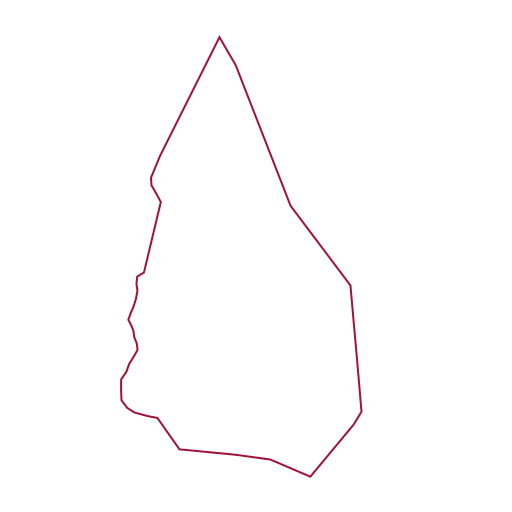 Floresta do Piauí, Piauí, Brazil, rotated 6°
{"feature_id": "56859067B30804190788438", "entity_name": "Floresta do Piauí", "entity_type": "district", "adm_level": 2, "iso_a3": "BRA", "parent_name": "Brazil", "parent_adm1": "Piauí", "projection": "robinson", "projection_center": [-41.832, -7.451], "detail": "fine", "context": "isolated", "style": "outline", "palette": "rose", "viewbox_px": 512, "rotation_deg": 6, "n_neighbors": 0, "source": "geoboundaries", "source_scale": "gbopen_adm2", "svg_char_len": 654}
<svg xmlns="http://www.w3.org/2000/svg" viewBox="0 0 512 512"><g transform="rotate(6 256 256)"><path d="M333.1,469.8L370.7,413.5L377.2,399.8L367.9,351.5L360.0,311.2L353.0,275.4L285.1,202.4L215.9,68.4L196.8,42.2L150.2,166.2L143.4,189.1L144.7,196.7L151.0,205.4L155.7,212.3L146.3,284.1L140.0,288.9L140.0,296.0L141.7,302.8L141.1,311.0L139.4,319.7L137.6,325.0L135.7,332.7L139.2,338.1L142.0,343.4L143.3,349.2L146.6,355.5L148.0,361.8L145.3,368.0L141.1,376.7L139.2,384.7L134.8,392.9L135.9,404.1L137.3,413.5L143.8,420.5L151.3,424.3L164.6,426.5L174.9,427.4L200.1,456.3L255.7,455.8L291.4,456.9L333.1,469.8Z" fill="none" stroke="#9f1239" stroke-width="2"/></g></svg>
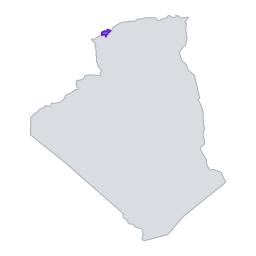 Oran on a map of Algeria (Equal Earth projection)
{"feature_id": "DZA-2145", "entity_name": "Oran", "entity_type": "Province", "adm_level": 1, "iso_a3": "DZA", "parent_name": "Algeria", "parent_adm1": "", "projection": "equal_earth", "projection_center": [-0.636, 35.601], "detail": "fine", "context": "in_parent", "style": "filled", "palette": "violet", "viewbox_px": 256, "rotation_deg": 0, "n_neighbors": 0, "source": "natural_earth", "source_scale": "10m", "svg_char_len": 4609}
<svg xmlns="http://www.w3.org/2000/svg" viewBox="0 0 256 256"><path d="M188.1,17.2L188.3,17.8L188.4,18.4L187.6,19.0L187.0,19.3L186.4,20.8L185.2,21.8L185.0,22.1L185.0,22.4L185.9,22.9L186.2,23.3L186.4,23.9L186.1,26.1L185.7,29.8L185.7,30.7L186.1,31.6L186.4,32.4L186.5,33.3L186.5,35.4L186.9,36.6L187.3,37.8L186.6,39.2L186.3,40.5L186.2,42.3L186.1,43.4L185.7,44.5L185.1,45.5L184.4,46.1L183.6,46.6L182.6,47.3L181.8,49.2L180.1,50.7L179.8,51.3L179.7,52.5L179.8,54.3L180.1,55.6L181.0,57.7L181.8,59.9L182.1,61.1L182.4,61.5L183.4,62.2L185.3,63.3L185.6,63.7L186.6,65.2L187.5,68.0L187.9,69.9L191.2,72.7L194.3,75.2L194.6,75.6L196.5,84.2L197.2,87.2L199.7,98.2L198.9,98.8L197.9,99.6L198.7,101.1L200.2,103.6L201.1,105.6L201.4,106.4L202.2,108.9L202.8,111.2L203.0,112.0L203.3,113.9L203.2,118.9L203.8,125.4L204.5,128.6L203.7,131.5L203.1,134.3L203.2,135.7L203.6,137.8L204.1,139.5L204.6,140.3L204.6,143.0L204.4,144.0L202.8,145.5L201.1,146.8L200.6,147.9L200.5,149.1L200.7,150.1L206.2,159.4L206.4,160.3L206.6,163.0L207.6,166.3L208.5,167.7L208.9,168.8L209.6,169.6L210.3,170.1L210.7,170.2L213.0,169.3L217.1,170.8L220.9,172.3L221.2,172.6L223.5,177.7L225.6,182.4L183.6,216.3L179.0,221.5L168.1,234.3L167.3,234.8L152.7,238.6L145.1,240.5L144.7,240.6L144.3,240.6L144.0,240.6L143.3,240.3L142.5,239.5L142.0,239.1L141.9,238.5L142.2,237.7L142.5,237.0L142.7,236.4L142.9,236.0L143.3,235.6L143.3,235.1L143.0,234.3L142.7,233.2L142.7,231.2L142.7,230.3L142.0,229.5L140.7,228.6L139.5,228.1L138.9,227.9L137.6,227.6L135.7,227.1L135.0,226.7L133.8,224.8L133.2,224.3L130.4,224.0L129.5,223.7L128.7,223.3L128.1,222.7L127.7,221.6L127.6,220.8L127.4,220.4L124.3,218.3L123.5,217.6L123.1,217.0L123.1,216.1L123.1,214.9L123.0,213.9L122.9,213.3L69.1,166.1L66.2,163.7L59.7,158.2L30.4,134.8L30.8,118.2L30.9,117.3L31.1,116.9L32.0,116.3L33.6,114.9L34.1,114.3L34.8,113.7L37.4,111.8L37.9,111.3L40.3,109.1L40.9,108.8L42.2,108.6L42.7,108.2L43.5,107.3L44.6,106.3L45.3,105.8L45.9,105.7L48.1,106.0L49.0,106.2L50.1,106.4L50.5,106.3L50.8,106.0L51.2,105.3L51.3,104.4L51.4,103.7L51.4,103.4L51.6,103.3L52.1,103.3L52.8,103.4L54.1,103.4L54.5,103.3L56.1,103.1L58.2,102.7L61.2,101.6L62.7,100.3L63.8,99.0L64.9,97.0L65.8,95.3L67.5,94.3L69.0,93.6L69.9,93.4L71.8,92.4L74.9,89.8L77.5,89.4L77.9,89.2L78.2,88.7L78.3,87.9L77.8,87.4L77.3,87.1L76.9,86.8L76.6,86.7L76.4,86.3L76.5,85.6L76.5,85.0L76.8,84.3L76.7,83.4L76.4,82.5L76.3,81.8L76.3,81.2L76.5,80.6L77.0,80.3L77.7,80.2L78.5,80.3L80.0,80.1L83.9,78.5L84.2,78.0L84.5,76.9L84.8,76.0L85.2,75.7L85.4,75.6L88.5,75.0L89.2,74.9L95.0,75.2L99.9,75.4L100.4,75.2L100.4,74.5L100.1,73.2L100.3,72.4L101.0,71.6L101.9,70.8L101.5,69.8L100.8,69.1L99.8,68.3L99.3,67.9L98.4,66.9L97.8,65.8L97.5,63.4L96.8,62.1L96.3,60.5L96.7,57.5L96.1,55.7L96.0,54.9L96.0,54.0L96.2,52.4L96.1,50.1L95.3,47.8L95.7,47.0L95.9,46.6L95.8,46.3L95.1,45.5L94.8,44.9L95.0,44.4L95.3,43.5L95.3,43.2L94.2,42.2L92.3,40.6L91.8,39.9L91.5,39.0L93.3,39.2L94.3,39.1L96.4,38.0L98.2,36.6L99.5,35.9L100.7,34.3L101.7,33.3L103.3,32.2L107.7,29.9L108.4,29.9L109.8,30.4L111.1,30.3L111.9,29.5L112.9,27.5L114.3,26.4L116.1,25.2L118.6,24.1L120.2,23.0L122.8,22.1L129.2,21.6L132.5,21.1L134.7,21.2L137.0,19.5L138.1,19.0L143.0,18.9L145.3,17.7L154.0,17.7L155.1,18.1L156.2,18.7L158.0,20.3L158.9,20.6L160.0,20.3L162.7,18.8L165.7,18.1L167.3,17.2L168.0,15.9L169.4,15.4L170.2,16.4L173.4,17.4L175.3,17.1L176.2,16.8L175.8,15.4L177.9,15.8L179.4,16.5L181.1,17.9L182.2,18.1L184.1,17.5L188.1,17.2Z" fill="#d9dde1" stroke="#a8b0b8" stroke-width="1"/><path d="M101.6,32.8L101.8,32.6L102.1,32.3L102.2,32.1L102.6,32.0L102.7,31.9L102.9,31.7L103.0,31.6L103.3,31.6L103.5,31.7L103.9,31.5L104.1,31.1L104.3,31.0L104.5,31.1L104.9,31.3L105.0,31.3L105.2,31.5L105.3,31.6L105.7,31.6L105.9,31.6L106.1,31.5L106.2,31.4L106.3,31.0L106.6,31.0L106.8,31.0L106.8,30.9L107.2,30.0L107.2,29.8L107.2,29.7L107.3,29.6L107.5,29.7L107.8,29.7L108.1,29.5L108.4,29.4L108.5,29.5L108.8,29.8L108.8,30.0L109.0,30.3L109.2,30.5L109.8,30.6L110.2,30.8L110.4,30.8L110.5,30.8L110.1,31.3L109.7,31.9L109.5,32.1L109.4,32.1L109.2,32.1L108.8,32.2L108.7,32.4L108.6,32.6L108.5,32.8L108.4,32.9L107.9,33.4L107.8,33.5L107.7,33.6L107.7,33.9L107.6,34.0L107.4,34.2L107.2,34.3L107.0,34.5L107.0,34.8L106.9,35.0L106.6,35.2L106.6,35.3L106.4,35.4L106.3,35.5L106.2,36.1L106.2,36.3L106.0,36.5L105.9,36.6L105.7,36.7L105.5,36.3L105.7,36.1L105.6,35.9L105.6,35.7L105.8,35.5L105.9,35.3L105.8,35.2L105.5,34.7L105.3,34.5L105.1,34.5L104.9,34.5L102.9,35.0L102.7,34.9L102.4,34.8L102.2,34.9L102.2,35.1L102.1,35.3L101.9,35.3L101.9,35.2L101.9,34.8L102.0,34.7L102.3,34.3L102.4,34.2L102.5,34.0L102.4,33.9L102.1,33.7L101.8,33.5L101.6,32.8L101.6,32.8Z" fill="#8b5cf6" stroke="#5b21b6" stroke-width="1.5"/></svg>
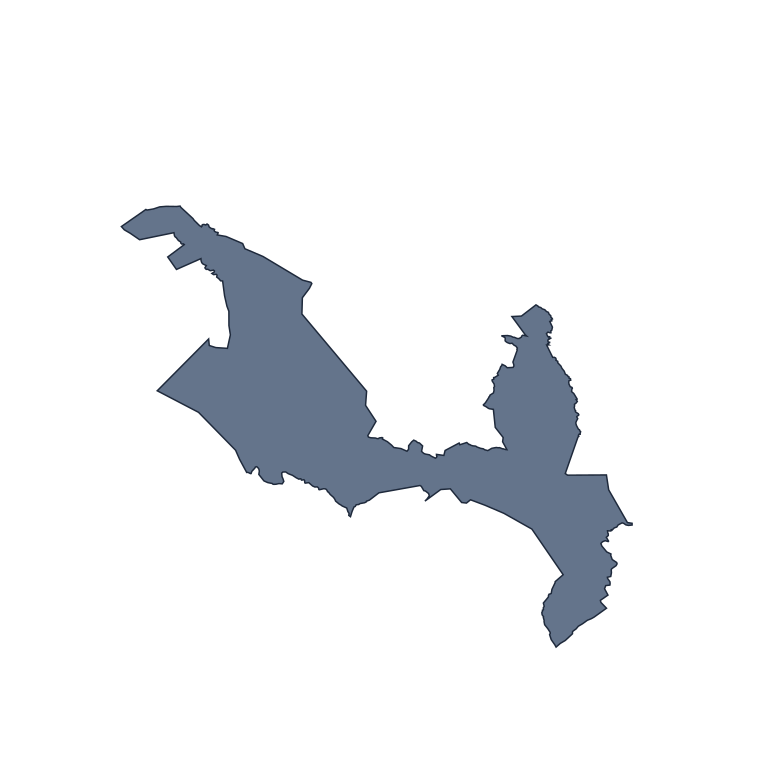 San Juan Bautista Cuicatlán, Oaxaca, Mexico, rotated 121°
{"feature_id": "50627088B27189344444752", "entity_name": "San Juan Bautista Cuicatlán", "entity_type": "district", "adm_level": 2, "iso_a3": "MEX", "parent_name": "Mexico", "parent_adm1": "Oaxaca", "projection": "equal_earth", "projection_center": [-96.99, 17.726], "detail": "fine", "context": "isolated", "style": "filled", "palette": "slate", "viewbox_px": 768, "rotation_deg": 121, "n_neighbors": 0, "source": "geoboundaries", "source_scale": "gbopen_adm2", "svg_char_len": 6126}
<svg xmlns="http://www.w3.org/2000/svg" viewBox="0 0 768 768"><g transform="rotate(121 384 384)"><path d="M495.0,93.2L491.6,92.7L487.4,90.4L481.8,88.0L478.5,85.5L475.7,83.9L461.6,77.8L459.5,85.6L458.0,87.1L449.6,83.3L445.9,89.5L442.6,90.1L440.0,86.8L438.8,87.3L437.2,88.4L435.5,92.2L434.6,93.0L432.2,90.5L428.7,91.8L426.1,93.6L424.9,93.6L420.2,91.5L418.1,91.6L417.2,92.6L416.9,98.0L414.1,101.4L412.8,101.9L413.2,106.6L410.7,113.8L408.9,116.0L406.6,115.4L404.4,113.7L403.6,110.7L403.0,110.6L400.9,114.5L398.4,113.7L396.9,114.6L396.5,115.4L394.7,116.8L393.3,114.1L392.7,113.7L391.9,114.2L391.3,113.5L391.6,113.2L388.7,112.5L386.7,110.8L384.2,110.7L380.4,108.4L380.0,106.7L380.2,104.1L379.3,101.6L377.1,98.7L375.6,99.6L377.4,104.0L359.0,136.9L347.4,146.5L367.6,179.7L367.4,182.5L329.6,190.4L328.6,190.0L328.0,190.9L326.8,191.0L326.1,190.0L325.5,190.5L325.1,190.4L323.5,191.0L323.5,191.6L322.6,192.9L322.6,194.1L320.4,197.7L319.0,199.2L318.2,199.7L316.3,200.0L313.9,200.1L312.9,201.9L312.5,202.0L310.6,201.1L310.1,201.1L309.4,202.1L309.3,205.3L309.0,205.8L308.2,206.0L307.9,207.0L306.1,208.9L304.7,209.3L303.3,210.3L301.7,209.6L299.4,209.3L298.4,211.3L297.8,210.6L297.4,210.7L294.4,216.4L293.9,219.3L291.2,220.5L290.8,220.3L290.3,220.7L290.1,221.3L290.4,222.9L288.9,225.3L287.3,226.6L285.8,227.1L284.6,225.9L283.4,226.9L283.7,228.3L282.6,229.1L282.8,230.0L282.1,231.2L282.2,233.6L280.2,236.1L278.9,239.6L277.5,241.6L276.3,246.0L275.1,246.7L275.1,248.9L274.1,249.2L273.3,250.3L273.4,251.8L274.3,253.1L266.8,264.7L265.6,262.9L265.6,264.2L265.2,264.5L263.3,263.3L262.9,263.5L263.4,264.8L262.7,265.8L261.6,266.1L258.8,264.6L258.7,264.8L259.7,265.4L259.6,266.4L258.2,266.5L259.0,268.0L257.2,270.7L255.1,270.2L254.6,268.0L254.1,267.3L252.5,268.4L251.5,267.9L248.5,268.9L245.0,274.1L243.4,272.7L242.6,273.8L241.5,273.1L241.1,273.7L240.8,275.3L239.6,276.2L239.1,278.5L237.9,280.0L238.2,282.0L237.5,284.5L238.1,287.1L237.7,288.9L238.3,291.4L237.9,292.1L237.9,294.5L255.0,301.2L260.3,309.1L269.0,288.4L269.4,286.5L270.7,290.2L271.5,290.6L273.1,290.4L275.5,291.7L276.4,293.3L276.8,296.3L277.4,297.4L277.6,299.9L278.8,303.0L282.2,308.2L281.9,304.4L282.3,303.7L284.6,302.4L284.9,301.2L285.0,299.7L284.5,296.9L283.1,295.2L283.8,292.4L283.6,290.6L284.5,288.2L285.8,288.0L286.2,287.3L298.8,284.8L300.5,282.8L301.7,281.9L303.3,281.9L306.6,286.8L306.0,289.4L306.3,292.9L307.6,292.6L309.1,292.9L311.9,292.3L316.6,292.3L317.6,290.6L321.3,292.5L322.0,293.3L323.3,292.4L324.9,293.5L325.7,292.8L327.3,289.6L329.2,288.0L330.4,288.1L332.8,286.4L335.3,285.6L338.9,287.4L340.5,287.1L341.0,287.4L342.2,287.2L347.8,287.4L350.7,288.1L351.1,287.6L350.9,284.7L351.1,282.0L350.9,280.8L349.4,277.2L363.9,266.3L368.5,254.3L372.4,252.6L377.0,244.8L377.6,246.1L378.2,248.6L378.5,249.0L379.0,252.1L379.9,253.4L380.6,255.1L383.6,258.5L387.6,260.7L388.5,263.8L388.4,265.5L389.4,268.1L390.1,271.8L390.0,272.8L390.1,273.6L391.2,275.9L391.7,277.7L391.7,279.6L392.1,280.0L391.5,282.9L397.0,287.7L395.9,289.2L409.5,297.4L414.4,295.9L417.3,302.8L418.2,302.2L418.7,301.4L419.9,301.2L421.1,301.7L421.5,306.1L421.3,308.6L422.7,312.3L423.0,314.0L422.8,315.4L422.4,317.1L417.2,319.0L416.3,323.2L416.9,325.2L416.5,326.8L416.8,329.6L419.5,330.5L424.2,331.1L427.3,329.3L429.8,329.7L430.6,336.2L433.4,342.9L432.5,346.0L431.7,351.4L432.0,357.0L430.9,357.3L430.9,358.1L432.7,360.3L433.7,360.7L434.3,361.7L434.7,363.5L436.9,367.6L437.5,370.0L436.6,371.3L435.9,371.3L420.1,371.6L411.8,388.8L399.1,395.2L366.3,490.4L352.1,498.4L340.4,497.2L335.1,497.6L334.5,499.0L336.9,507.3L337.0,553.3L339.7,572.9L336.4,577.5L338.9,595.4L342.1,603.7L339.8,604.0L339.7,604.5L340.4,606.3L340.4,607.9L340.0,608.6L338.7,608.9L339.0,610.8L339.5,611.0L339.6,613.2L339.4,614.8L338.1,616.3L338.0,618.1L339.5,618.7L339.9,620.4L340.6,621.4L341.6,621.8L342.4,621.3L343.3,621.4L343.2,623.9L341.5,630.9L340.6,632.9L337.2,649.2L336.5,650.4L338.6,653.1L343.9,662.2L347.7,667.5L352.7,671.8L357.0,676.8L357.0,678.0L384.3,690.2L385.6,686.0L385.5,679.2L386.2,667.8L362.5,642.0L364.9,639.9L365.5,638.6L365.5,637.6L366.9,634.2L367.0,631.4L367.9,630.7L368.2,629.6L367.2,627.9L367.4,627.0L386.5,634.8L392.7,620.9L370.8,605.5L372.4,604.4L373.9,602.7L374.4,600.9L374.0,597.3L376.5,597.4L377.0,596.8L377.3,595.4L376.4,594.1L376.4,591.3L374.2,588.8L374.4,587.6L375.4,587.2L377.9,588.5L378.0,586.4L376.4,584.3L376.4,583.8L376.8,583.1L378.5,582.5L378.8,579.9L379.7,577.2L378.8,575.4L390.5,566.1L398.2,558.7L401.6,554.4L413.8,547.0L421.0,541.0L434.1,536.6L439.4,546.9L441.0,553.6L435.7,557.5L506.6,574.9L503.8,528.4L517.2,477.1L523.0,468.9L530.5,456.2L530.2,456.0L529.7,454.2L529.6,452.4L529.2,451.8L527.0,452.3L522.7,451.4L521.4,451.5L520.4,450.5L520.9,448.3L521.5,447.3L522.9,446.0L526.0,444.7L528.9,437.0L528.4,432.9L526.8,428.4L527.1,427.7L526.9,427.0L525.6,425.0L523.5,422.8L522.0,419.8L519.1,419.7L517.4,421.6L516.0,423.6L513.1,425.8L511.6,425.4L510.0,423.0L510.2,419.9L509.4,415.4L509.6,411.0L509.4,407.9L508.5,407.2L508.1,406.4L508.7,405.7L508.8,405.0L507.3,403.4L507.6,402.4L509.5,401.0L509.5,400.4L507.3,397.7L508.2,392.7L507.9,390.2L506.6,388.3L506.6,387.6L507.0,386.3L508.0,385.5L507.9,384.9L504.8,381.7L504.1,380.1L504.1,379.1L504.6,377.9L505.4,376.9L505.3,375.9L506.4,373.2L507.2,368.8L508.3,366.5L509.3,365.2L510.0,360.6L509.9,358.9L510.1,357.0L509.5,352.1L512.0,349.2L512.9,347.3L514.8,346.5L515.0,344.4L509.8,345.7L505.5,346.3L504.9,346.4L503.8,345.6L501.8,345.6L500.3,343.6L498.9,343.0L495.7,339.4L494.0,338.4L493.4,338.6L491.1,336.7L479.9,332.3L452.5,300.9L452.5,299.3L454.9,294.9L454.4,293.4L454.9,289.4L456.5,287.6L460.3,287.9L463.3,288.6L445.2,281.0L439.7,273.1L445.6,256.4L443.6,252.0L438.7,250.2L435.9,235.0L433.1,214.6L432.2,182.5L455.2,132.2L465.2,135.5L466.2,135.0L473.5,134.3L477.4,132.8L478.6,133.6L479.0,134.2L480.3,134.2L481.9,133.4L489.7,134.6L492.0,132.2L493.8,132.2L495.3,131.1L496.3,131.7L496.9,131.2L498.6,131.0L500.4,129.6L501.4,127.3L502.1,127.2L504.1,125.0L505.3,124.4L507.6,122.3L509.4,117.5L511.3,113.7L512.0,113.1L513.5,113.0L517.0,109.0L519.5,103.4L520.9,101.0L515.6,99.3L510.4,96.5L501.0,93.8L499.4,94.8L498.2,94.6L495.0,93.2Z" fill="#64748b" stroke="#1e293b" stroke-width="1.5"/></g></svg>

- [What is asked] Reproduce the rows verbatim from the first line through the line containing "Oran on a map", inclusive. Leave the pictures out of your answer.

- [Output of the exercise]
 Floresta do Piauí, Piauí, Brazil, rotated 6°
{"feature_id": "56859067B30804190788438", "entity_name": "Floresta do Piauí", "entity_type": "district", "adm_level": 2, "iso_a3": "BRA", "parent_name": "Brazil", "parent_adm1": "Piauí", "projection": "robinson", "projection_center": [-41.832, -7.451], "detail": "fine", "context": "isolated", "style": "outline", "palette": "rose", "viewbox_px": 512, "rotation_deg": 6, "n_neighbors": 0, "source": "geoboundaries", "source_scale": "gbopen_adm2", "svg_char_len": 654}
<svg xmlns="http://www.w3.org/2000/svg" viewBox="0 0 512 512"><g transform="rotate(6 256 256)"><path d="M333.1,469.8L370.7,413.5L377.2,399.8L367.9,351.5L360.0,311.2L353.0,275.4L285.1,202.4L215.9,68.4L196.8,42.2L150.2,166.2L143.4,189.1L144.7,196.7L151.0,205.4L155.7,212.3L146.3,284.1L140.0,288.9L140.0,296.0L141.7,302.8L141.1,311.0L139.4,319.7L137.6,325.0L135.7,332.7L139.2,338.1L142.0,343.4L143.3,349.2L146.6,355.5L148.0,361.8L145.3,368.0L141.1,376.7L139.2,384.7L134.8,392.9L135.9,404.1L137.3,413.5L143.8,420.5L151.3,424.3L164.6,426.5L174.9,427.4L200.1,456.3L255.7,455.8L291.4,456.9L333.1,469.8Z" fill="none" stroke="#9f1239" stroke-width="2"/></g></svg>
 Oran on a map of Algeria (Equal Earth projection)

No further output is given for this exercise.